Tuesday, June 23, 2015

A war against the entire West - Rafael Bardaji and Joseph Raskas



by Rafael Bardaji and Joseph Raskas

A report issued by a high-level group of former diplomats and military officials recently concluded that if Israel sought to systematically kill civilians in Gaza, either Israel's military did not try nearly hard enough or it got very unlucky, because it failed spectacularly to achieve that supposed objective.


Increasingly, human rights organizations are attempting to make military forces operating under the purview of the Laws of Armed Conflict subject to persistent human rights claims in the civil sphere.

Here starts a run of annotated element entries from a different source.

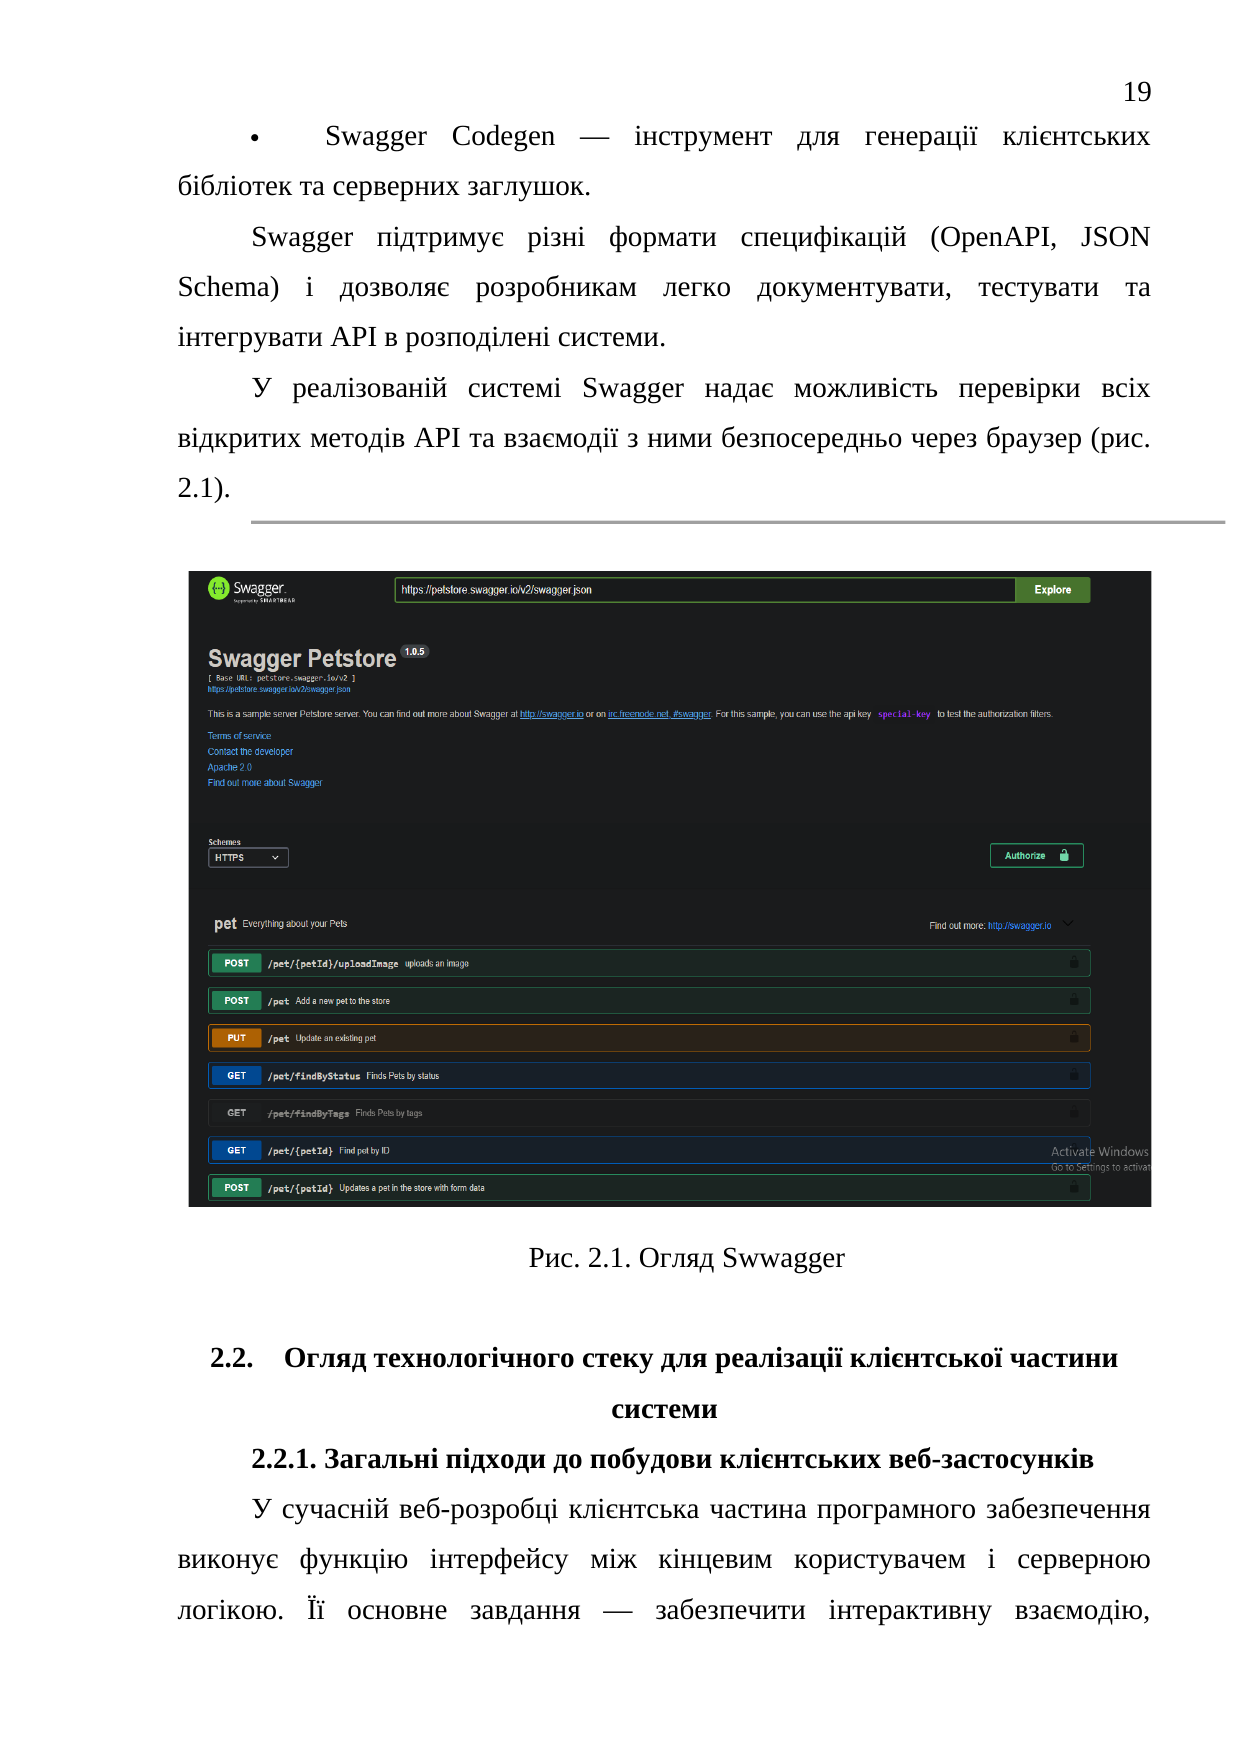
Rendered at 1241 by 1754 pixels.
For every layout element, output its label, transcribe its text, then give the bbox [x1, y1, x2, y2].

text Swagger підтримує різні формати специфікацій (OpenAPI, JSON Schema) і дозволяє розробникам легко документувати, тестувати та інтегрувати API в розподілені системи. [177, 219, 1152, 353]
list Swagger Codegen — інструмент для генерації клієнтських бібліотек та серверних заглушок. [177, 118, 1152, 202]
table_header [177, 571, 1152, 1240]
text У реалізованій системі Swagger надає можливість перевірки всіх відкритих методів API та взаємодії з ними безпосередньо через браузер (рис. 2.1). [177, 370, 1152, 504]
text 2.2.1. Загальні підходи до побудови клієнтських веб-застосунків [177, 1441, 1152, 1474]
text У сучасній веб-розробці клієнтська частина програмного забезпечення виконує функцію інтерфейсу між кінцевим користувачем і серверною логікою. Її основне завдання — забезпечити інтерактивну взаємодію, [177, 1491, 1152, 1626]
picture [188, 571, 1152, 1207]
subtitle Огляд технологічного стеку для реалізації клієнтської частини системи [177, 1340, 1152, 1424]
table_cell Рис. 2.1. Огляд Swwagger [177, 1240, 1152, 1290]
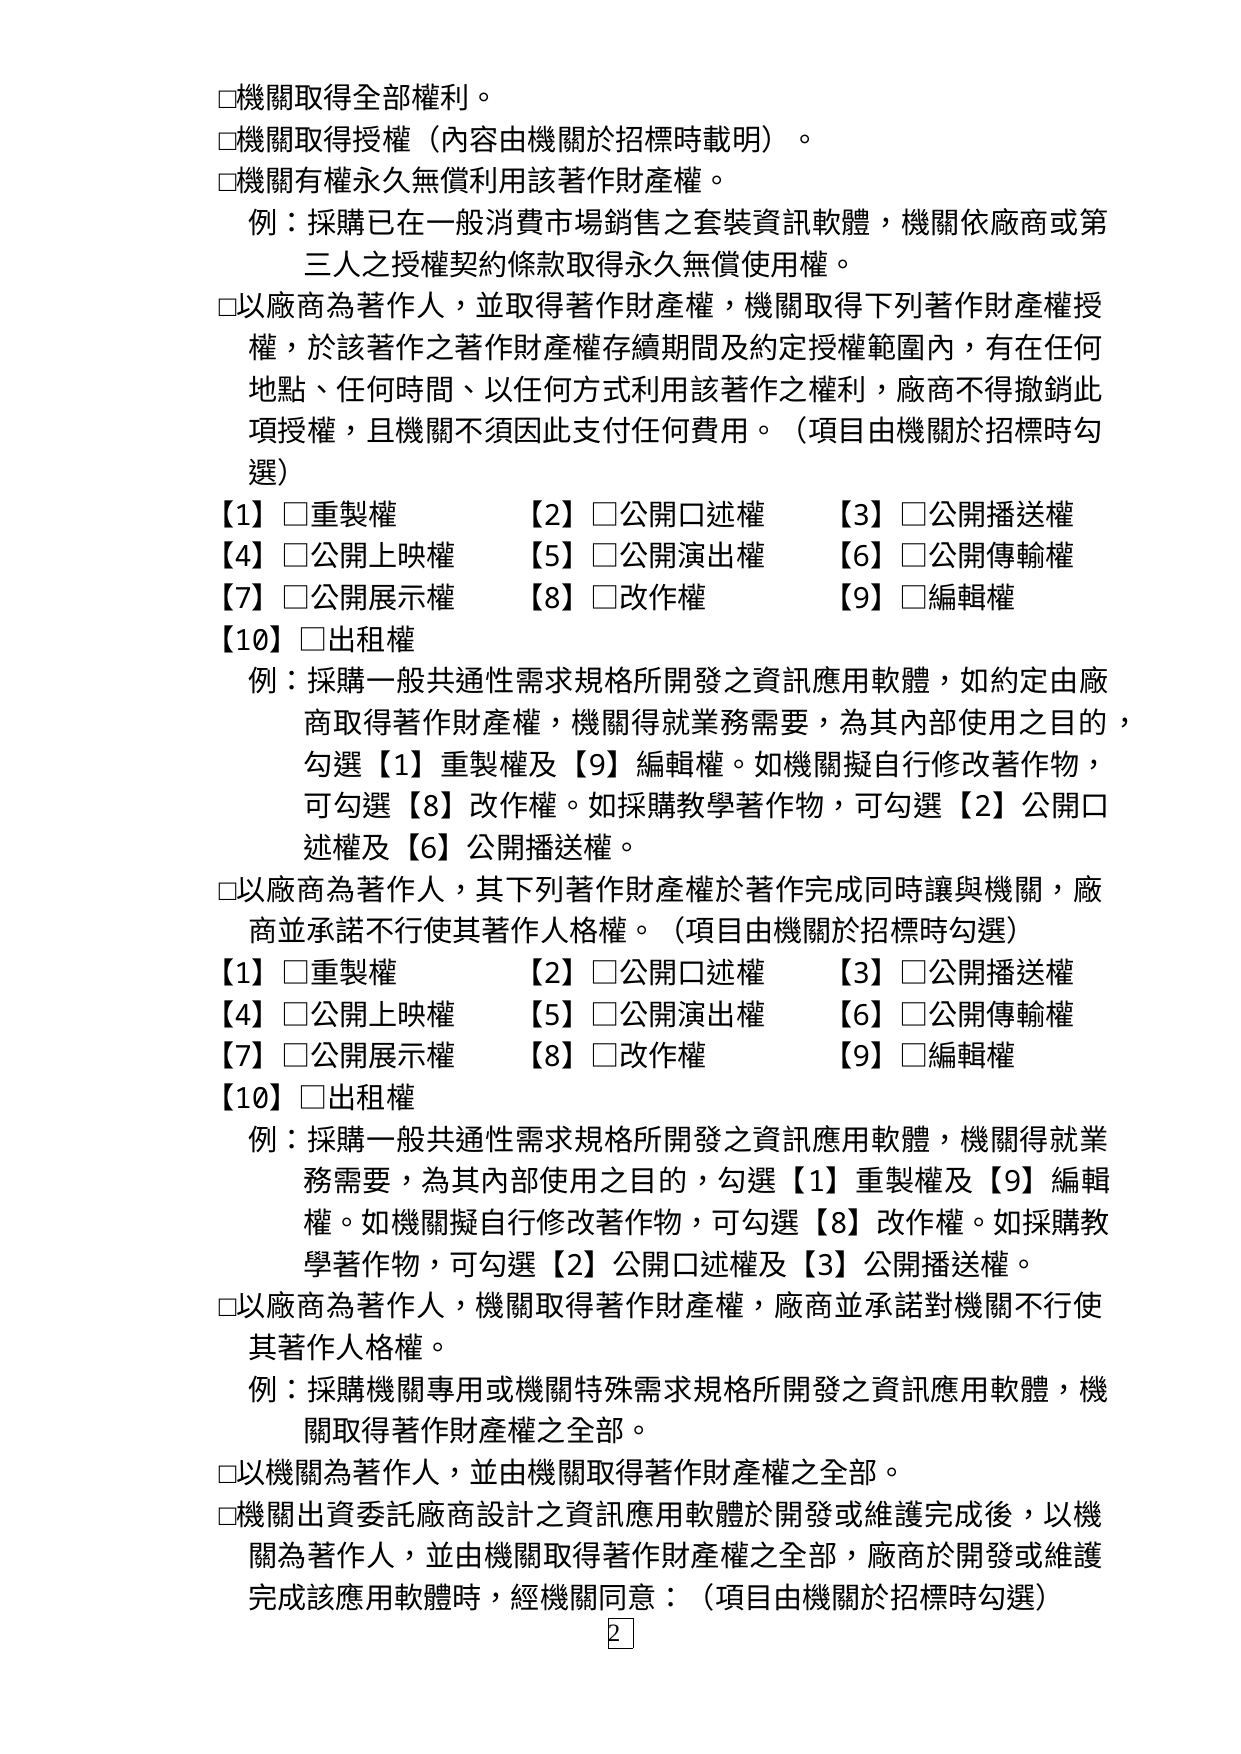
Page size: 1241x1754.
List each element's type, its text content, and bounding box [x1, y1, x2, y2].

Israeli soldiers have historically been made the mark -- much as they are being made now by the U.N. Human Rights Council. But such moves mask a broader agenda that should worry the entire West.

Consider: Last summer, courtesy of Iran, the Gaza-based terrorist group, Hamas, perpetrated the kidnapping and brutal murder of three Israeli teens, battered Israel with more than 450 rockets, and plotted what were intended to be strategic, mass-casualty attacks launched via tunnels emerging in Israel, in some cases near schools. In response to Hamas's unlawful aggression, Israel was forced to fight a war it did not want and sought for months to avoid -- but nevertheless, it was still roundly condemned and heavily pressured to halt its campaign. 

A report issued by a high-level group of former diplomats and military officials recently concluded that if Israel sought to systematically kill civilians in Gaza, either Israel's military did not try nearly hard enough or it got very unlucky, because it failed spectacularly to achieve that supposed objective. The preliminary findings of the international group -- whose 11 members include the former NATO Military Committee Chairman Gen. Klaus Naumann of Germany; former Italian Foreign Minister Giulio Terzi; former U.S. State Department Ambassador-at-Large for War Crimes Issues Pierre-Richard Prosper; and the former commander of British Forces in Afghanistan, Col. Richard Kemp -- demonstrate the combat-to-civilian kill ratio was approximately 1:1 -- a significantly better score than the 3:1 ratio that U.N. estimates show for such conflicts worldwide.

However, by focusing exclusively on the civilian casualty count, rather than the strategic circumstances that brought them about, the so-called human rights campaign capably masks its wider aim: to fundamentally erode the moral imperative of certain Western wars. 

Operating under the banner of socially concerned citizenry, these groups ascribe a singular importance to having wars fought by the rules that they seek to impose, at the expense of fighting the war to a victorious and convincing triumph.

This activism does not only place an imprimatur of human rights upon a misguided agenda. It also erodes the necessity and justness of such wars, while seeking to provide justification for even more misguided ideological campaigns. Moreover, the fear of legal action initiated or otherwise encouraged by these organizations hamstrings the prosecution of war by civilized societies.

Both Israel and the West are immersed in legitimate and necessary wars and face guerrilla forces -- which deliberately and indiscriminately target civilian populations and launch their battles from within civilian areas, with the expectation that the resulting carnage will provide fodder for human rights activists to bring about intervention in the wars.

Democratic armies -- those of Israel and the United States in particular -- work gallantly to hold civilian deaths to a minimum. But more and more they are being handicapped in fighting the war.

Citizens of the West need to be made aware of how their nations' democratic agendas, governmental objectives, and military campaigns are being undermined by ideologies and actors that are anathema to Western culture. Ignoring or failing to confront the perpetrators for fear of otherwise lending legitimacy to those conditions is understandable -- but the counterculture will only continue to grow.

We must give the enemy no quarter in demolishing his malicious propaganda. World leaders must continue to condemn as often as necessary the ongoing human rights violations committed by non-state actors against democratic states. Organizations -- governmental and otherwise -- that voice concern for the treatment of such malevolent actors should be exposed and labeled for what they truly are: apologists for terrorists. 

The ruling that the so-called human rights campaign seeks to impose is not regarding what type of force Israel can impose on Hamas, but whether or not democratic armies of the West have the right to use force of any kind.

Western nations pursue war only after careful deliberation leading to a conclusion that war is necessary and just. Once that conclusion has been reached, however, a war must be fought to be won.


Rafael Bardaji served as national security adviser to Spain's former President José María Aznar from 1996 to 2004, and is currently the executive director of Friends of Israel Initiative. 
Joseph Raskas is a combat veteran of the Israel Defense Forces and currently an analyst for Friends of Israel Initiative.